Reflections from the “When Data Science Meets Molecular Dynamics” workshop
The When data science meets molecular dynamics workshop, held from October 15–17, 2025, brought together 47 onsite and 95 online participants to explore how data science can enhance molecular dynamics (MD) simulations and accelerate discoveries in chemistry, biology, and biomedicine.

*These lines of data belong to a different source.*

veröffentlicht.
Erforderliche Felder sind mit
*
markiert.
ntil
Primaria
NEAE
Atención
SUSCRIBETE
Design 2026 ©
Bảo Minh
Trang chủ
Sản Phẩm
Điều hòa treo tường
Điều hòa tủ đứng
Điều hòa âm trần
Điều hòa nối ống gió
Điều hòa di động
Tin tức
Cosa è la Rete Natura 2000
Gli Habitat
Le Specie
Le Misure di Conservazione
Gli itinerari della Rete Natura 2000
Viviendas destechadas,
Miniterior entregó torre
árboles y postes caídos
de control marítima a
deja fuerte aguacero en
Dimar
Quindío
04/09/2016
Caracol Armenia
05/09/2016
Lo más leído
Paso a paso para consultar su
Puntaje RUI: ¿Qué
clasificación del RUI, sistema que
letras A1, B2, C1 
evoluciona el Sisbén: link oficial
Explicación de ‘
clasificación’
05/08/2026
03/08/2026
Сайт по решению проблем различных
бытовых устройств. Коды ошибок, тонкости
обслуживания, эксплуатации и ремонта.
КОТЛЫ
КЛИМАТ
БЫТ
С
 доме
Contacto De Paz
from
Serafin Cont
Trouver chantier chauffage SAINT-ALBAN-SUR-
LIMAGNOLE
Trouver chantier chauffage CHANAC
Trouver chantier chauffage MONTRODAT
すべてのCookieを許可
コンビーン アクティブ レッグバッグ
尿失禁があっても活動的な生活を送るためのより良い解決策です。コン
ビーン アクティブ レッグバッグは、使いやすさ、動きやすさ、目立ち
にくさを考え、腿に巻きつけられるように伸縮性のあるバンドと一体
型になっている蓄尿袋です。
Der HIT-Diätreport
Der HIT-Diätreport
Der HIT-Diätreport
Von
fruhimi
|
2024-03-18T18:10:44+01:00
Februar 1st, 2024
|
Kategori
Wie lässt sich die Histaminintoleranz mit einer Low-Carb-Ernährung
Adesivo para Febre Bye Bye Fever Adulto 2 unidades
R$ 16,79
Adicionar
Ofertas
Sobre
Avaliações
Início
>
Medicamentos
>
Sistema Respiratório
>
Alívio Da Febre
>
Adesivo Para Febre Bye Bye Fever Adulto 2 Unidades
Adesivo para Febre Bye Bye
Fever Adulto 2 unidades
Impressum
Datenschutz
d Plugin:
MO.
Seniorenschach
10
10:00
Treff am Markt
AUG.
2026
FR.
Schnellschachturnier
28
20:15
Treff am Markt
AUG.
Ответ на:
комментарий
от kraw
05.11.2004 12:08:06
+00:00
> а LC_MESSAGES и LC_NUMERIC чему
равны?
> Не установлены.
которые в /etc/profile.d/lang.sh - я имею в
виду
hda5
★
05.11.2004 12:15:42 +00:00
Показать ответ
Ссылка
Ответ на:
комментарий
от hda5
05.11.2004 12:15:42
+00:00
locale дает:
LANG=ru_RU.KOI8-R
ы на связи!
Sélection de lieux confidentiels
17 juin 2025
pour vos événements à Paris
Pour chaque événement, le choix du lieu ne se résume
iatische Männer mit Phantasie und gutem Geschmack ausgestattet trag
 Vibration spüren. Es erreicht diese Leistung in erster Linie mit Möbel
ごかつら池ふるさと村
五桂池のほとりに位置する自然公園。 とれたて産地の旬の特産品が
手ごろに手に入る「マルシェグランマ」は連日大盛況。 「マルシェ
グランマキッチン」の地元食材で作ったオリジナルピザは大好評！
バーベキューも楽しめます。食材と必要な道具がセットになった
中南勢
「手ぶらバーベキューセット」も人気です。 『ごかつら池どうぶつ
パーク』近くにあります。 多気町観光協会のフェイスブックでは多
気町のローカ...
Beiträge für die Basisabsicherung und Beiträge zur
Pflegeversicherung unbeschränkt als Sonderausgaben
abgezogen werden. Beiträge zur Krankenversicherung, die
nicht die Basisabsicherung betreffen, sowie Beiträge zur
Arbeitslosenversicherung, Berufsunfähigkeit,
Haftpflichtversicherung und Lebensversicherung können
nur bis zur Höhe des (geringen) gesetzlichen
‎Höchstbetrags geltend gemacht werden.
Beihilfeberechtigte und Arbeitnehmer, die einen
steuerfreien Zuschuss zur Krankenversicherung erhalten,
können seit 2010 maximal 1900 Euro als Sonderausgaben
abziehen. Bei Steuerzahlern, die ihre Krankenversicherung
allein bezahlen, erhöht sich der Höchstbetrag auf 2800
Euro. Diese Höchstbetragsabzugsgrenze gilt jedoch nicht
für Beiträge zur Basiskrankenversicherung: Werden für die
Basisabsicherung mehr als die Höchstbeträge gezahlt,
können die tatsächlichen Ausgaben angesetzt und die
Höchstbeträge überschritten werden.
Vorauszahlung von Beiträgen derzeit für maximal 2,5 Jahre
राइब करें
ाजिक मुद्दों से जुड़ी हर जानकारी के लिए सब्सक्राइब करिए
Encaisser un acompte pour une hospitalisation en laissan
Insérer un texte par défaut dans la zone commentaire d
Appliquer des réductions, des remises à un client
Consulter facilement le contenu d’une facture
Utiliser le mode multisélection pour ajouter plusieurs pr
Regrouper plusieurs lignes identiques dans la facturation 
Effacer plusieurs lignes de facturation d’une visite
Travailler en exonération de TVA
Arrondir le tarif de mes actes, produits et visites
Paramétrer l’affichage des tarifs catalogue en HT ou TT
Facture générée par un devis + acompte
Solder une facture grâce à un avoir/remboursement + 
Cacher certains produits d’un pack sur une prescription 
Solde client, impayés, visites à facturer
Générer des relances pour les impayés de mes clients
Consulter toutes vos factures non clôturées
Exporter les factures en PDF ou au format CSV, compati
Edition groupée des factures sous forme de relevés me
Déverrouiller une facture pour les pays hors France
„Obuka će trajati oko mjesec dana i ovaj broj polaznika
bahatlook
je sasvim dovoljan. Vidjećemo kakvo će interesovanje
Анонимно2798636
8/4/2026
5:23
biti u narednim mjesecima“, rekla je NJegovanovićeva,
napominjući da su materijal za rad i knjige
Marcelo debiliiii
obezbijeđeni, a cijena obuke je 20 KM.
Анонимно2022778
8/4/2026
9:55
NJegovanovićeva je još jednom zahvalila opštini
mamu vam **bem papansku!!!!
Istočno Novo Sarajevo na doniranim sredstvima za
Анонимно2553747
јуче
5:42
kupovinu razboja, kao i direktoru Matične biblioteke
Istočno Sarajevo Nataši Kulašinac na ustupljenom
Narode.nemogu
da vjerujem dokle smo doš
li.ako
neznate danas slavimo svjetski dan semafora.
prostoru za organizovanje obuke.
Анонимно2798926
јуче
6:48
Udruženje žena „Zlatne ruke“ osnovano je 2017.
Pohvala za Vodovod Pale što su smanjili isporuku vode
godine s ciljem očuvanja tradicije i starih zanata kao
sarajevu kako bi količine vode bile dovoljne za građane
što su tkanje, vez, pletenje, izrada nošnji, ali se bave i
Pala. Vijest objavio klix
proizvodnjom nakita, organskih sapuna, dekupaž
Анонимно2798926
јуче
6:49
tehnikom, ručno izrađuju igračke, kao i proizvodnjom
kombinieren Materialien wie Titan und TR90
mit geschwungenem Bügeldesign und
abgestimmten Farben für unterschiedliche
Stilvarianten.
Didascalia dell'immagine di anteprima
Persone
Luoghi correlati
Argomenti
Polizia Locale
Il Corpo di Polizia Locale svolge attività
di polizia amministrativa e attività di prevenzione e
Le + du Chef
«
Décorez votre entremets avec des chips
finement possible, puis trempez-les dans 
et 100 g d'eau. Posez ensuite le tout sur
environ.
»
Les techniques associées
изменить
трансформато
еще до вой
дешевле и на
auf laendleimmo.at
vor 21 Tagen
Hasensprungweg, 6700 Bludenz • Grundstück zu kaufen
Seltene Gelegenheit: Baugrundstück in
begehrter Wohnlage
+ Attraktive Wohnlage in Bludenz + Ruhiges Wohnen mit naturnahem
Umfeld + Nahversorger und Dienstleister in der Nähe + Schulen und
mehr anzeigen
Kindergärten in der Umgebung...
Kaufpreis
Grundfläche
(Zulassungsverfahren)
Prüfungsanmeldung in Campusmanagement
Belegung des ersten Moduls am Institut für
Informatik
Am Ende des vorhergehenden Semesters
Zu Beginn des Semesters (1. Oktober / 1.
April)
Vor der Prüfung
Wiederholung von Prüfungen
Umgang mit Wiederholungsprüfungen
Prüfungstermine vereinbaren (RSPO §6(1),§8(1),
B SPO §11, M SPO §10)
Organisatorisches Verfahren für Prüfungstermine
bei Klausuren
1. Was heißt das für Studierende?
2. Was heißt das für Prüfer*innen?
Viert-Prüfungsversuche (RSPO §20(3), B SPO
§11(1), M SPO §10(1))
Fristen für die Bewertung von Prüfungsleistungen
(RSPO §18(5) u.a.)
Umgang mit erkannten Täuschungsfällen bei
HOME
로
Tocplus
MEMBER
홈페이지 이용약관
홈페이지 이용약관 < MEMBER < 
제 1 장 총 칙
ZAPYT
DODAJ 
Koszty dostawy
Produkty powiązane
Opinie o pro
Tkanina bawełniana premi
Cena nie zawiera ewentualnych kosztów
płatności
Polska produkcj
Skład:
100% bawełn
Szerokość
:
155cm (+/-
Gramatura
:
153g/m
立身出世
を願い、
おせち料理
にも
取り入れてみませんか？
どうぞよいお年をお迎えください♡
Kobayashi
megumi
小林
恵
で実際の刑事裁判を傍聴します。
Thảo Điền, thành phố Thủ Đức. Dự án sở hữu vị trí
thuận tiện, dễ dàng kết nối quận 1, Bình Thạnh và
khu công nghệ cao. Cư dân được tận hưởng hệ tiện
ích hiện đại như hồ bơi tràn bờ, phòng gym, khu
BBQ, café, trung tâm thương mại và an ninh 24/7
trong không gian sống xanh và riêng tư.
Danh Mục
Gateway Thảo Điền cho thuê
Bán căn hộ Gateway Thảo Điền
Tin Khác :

Over three days, participants engaged with cutting-edge research spanning computational microscopy, protein-membrane interactions, drug design, enhanced sampling methods, and AI-driven analyses. Highlights included talks on large-scale MD data analysis, FAIR-compliant simulation repositories, and deep-learning approaches for predicting protein-ligand interactions and macromolecular dynamics. The workshop also focused on challenges facing the MD community, such as ensuring reproducibility, developing standards for simulation data and metadata, and building sustainable infrastructures for sharing and analyzing trajectories. Discussions emphasized the importance of open, high-quality databases to enable meta-analyses and support machine learning applications. Through lectures, poster sessions, and interactive discussions, participants reflected on the evolving role of MD as a data-rich science and explored strategies to transition from traditional, single-lab simulations to a collaborative, data-driven paradigm. The workshop concluded with a shared vision for a more FAIR, reproducible, and AI-ready MD community.